41  K-means clustering

Open in Google Colab | Download notebook

Code
# Colab setup ------------------
import os,  sys, subprocess
if "google.colab" in sys.modules:
    cmd = "pip install --upgrade polars watermark"
    process = subprocess.Popen(cmd.split(), stdout=subprocess.PIPE, stderr=subprocess.PIPE)
    stdout, stderr = process.communicate()
    data_path = "https://s3.amazonaws.com/bebi103.caltech.edu/data/"
else:
    data_path = "../data/"
# ------------------------------
import polars as pl

import sklearn.cluster
import sklearn.preprocessing

import bokeh.io
import bokeh.plotting
bokeh.io.output_notebook()
Loading BokehJS ...

We has seen the EM algorithm applied to a Gaussian mixture model. In computing the responsibilities, we are able to probabilistically assign each data point to one of the components of the mixture model. In this way, inference of the parameters of a GMM may be viewed as a form of clustering, in which each data point is assigned to a group, or cluster.

One of the simplest, and also fairly widely used, methods is K-means clustering (usually written with a lowercase k, but we use a capital K here to connect it to GMMs that have \(K\) components). This method is typically described in term of its algorithm. The algorithm proceeds as follows for a set of \(d\)-dimensional data.

  1. \(K\) \(d\)-dimensional means are chosen. Call them \(\mathbf{m}_1, \mathbf{m}_2,\ldots,\mathbf{m}_K\).
  2. For each data point \(\mathbf{y}_i\), assign it to cluster \(k\) such that it is closest to \(\mathbf{m}_k\) in a least squares sense. That is, assign data point \(i\) to the cluster \(k\) for which \(\lVert \mathbf{y}_i - \mathbf{m}_k \rVert\) is minimal.
  3. Recalculate the means \(m_k\) based on the data points assigned to cluster \(k\). That is, \[\begin{align} m_k = \frac{1}{N_k}\sum_{i \text{ in cluster }k}\mathbf{y}_i, \end{align} \] where \(N_k\) is the number of data points in cluster \(k\).
  4. In the reassignments are the same as the previous iteration STOP. Otherwise, go to 2.

41.1 K-means with scikit-learn

While the K-means algorithm is easy to implement, we do not have to do it, as it is implemented in scikit-learn.

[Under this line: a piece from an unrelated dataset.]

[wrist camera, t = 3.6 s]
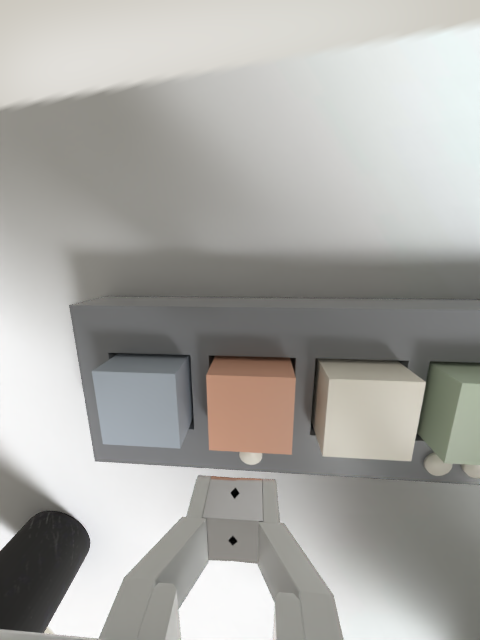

Let us apply it to the Old Faithful data set we used in ?sec-gmm-em-example.

# Load in data
df = pl.read_csv(os.path.join(data_path, 'old_faithful.csv'))

# Pull data out as a Numpy array
y  = df.select(pl.col('duration-minutes', 'waiting-minutes')).to_numpy()

# Instantiate KMeans instance with two clusters
kmeans = sklearn.cluster.KMeans(2)

# Perform optimziation to get means and cluster assignments
kmeans.fit(y)
KMeans(n_clusters=2)
In a Jupyter environment, please rerun this cell to show the HTML representation or trust the notebook.
On GitHub, the HTML representation is unable to render, please try loading this page with nbviewer.org.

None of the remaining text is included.